INFORMATION SUPPLIED:
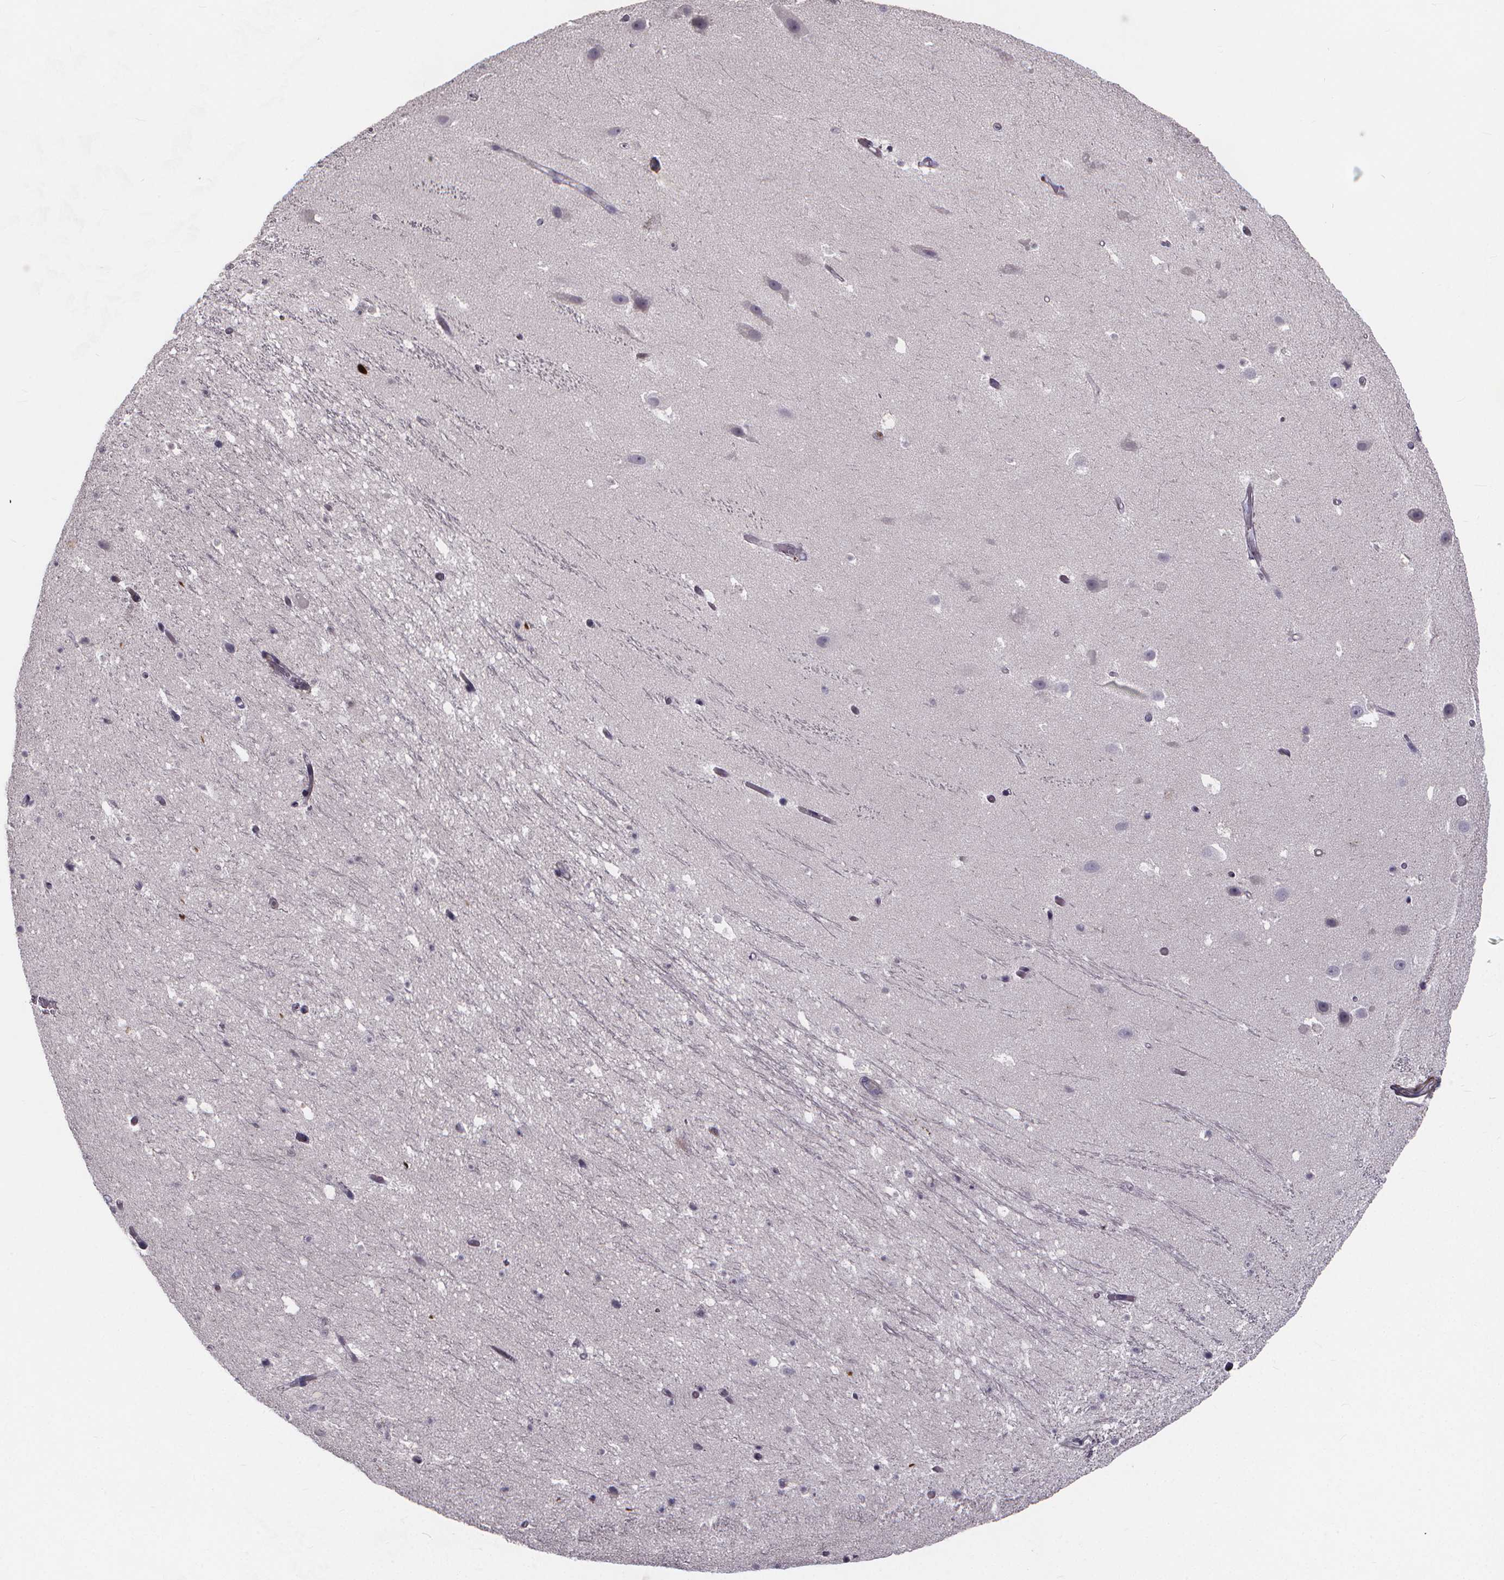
{"staining": {"intensity": "negative", "quantity": "none", "location": "none"}, "tissue": "hippocampus", "cell_type": "Glial cells", "image_type": "normal", "snomed": [{"axis": "morphology", "description": "Normal tissue, NOS"}, {"axis": "topography", "description": "Hippocampus"}], "caption": "Immunohistochemical staining of unremarkable human hippocampus exhibits no significant positivity in glial cells.", "gene": "FBXW2", "patient": {"sex": "male", "age": 26}}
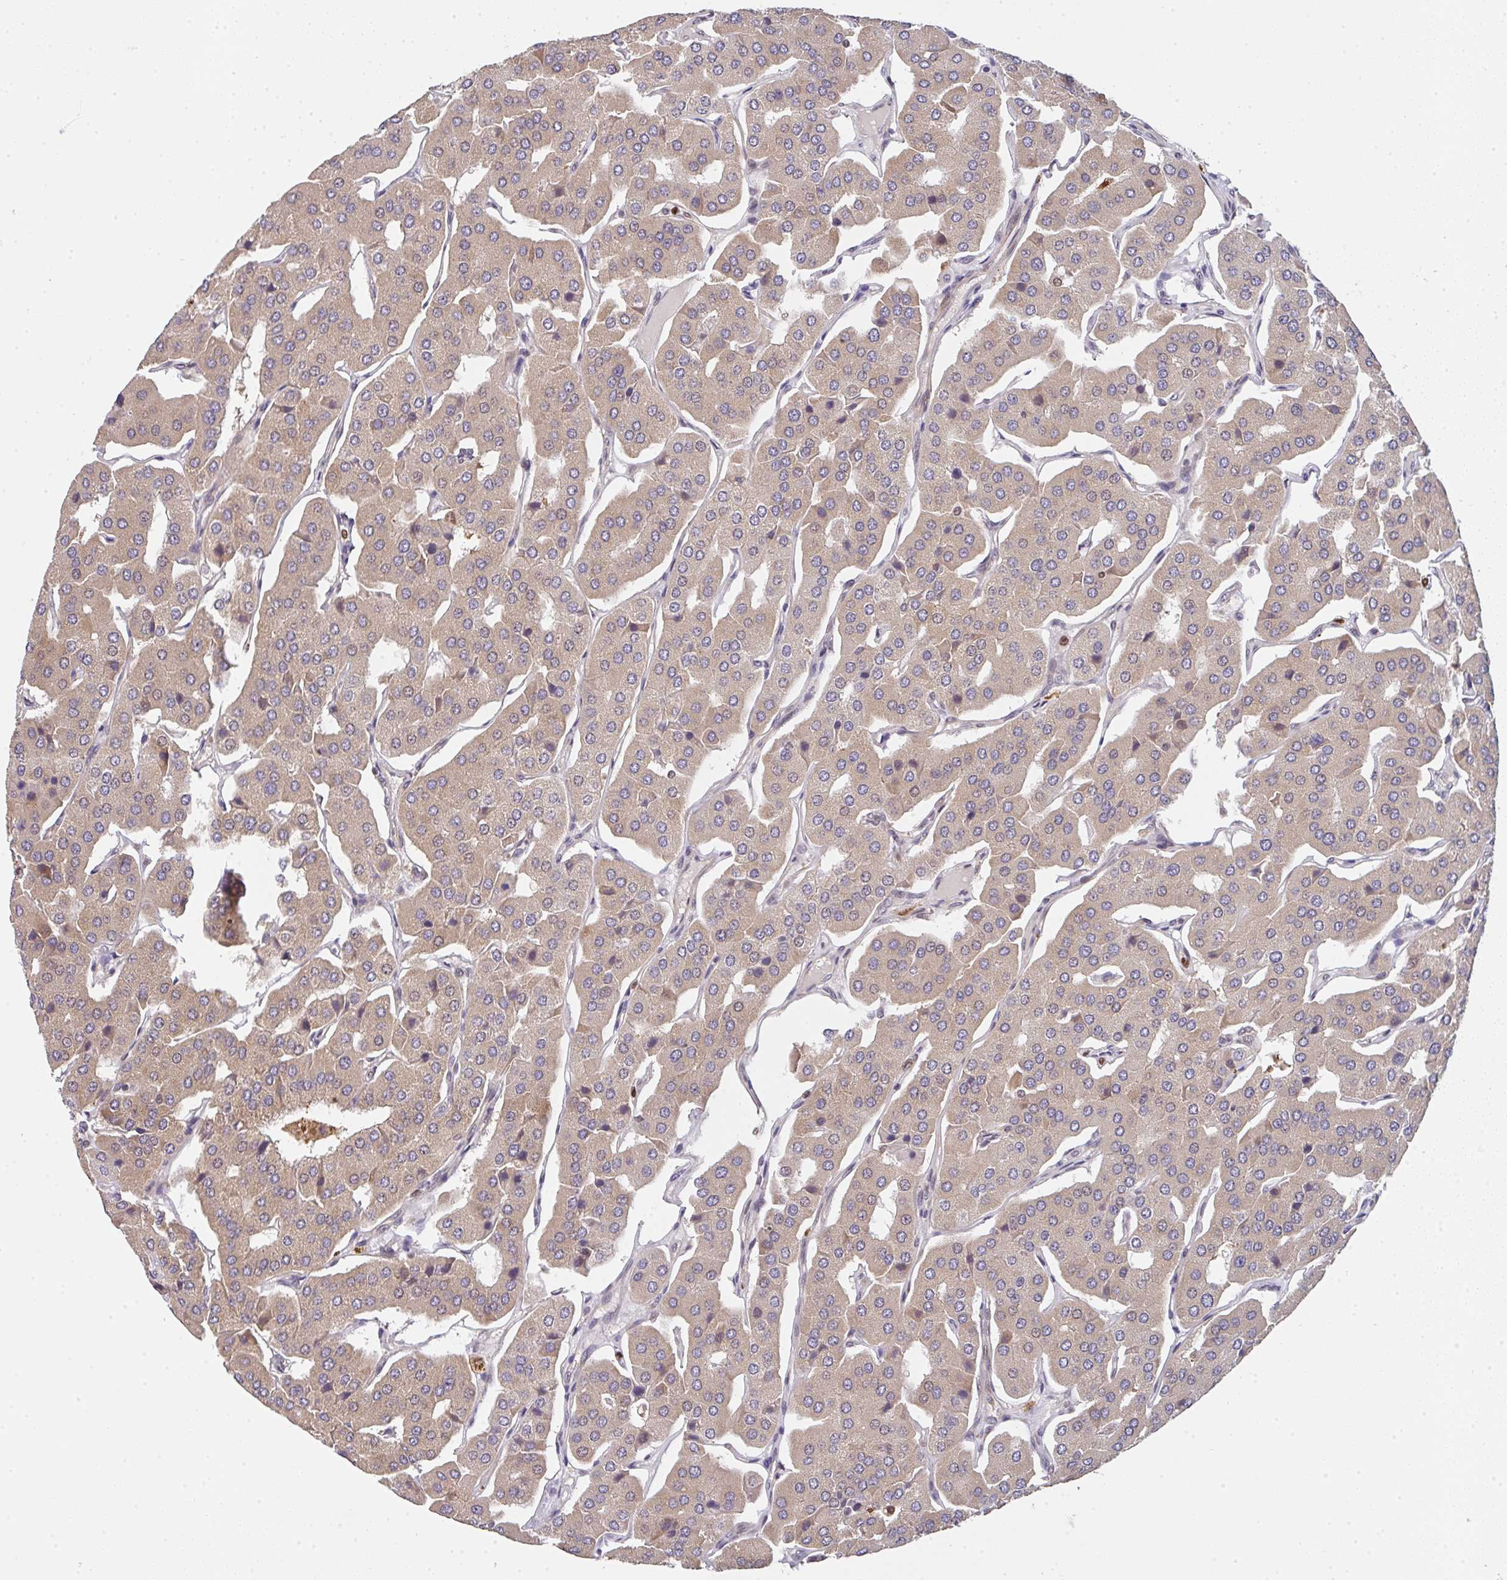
{"staining": {"intensity": "weak", "quantity": ">75%", "location": "cytoplasmic/membranous"}, "tissue": "parathyroid gland", "cell_type": "Glandular cells", "image_type": "normal", "snomed": [{"axis": "morphology", "description": "Normal tissue, NOS"}, {"axis": "morphology", "description": "Adenoma, NOS"}, {"axis": "topography", "description": "Parathyroid gland"}], "caption": "High-magnification brightfield microscopy of benign parathyroid gland stained with DAB (brown) and counterstained with hematoxylin (blue). glandular cells exhibit weak cytoplasmic/membranous positivity is appreciated in approximately>75% of cells.", "gene": "SIMC1", "patient": {"sex": "female", "age": 86}}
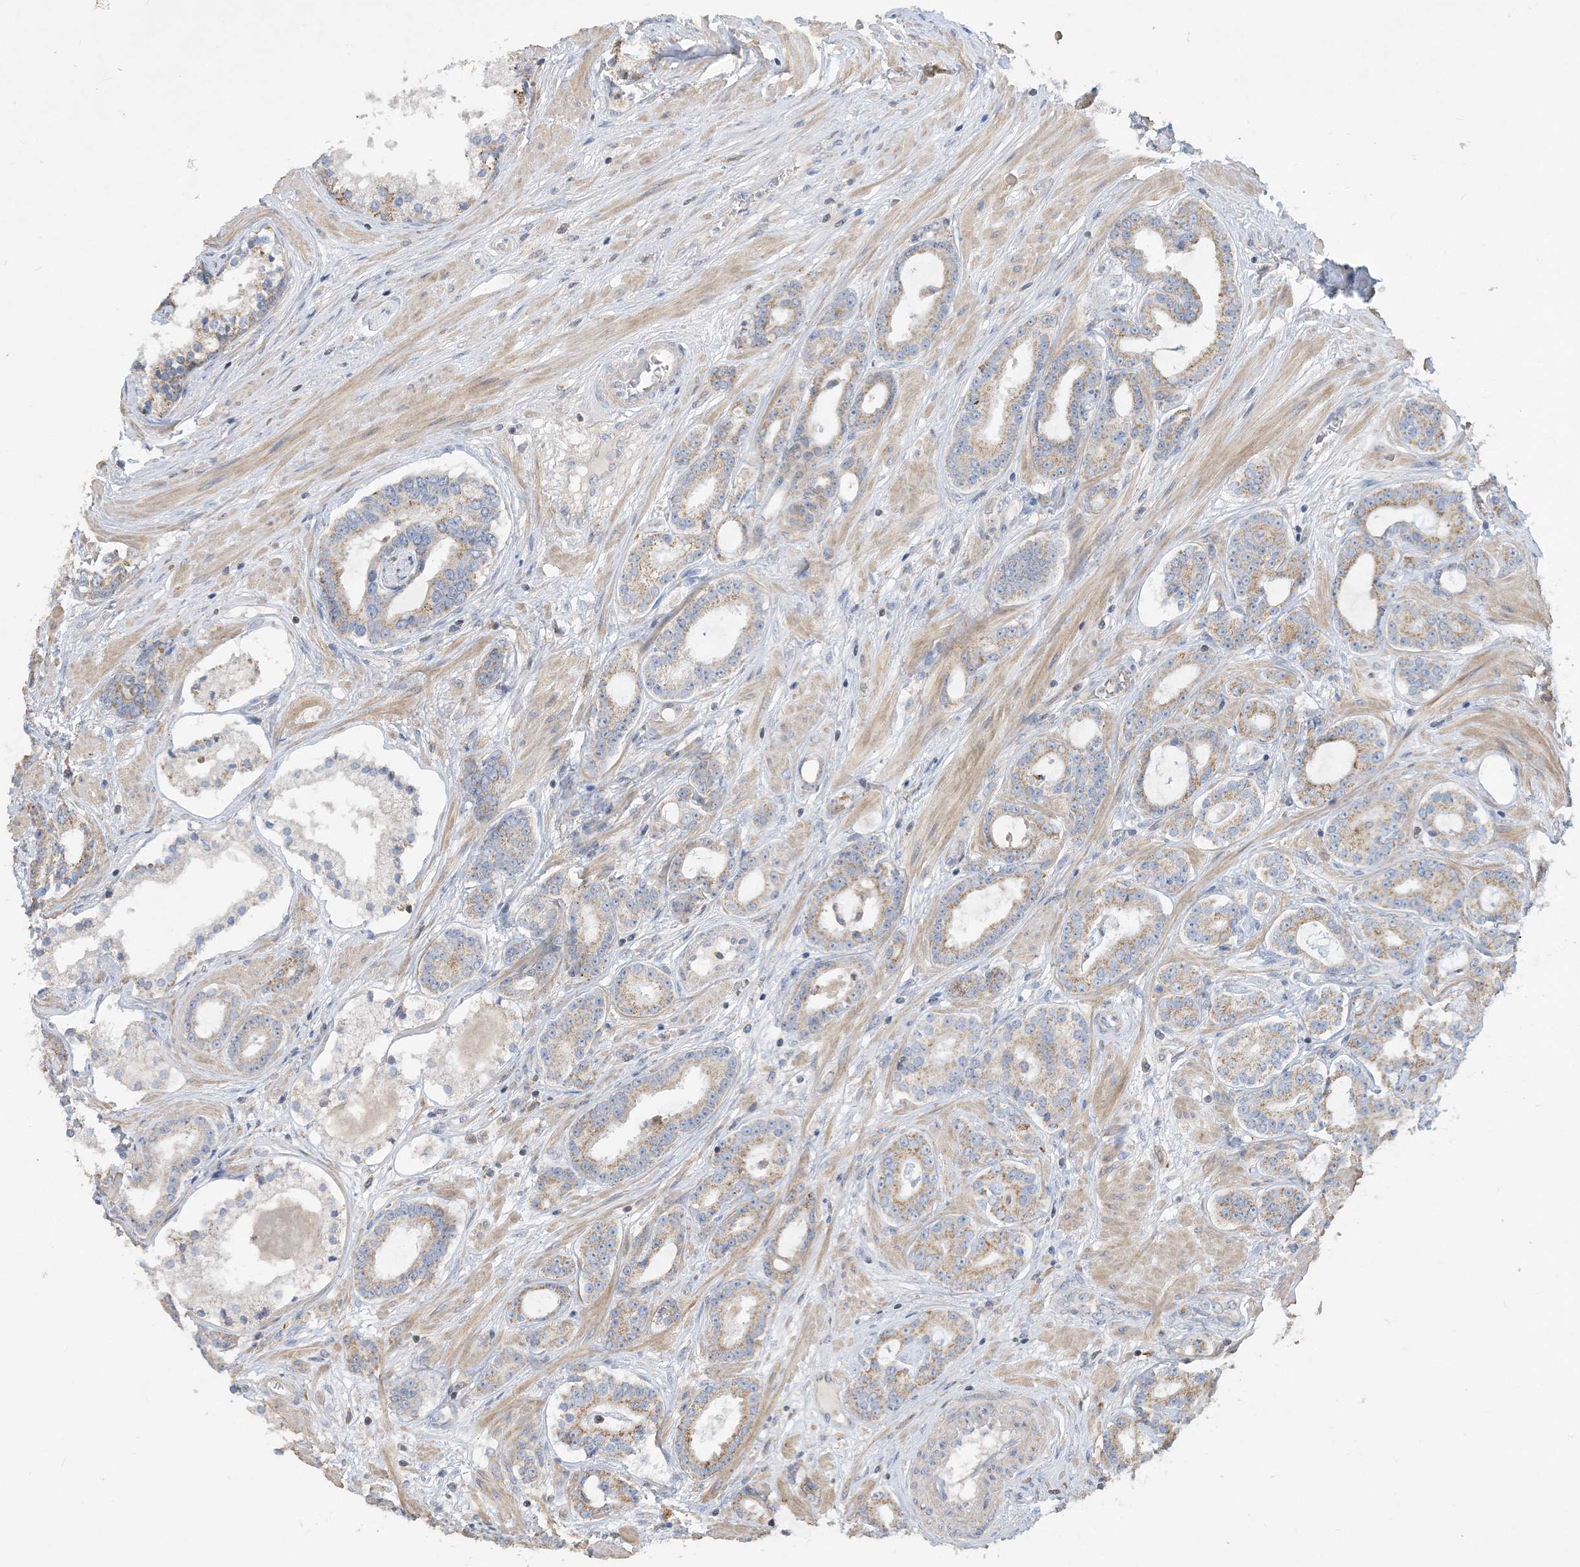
{"staining": {"intensity": "moderate", "quantity": "25%-75%", "location": "cytoplasmic/membranous"}, "tissue": "prostate cancer", "cell_type": "Tumor cells", "image_type": "cancer", "snomed": [{"axis": "morphology", "description": "Adenocarcinoma, High grade"}, {"axis": "topography", "description": "Prostate"}], "caption": "Prostate high-grade adenocarcinoma stained with a brown dye shows moderate cytoplasmic/membranous positive staining in approximately 25%-75% of tumor cells.", "gene": "ECHDC1", "patient": {"sex": "male", "age": 58}}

TASK TO COMPLETE: If a line of the data contains the word "with", it counts toward the total; state that total alone.

FINISHED TASK: 2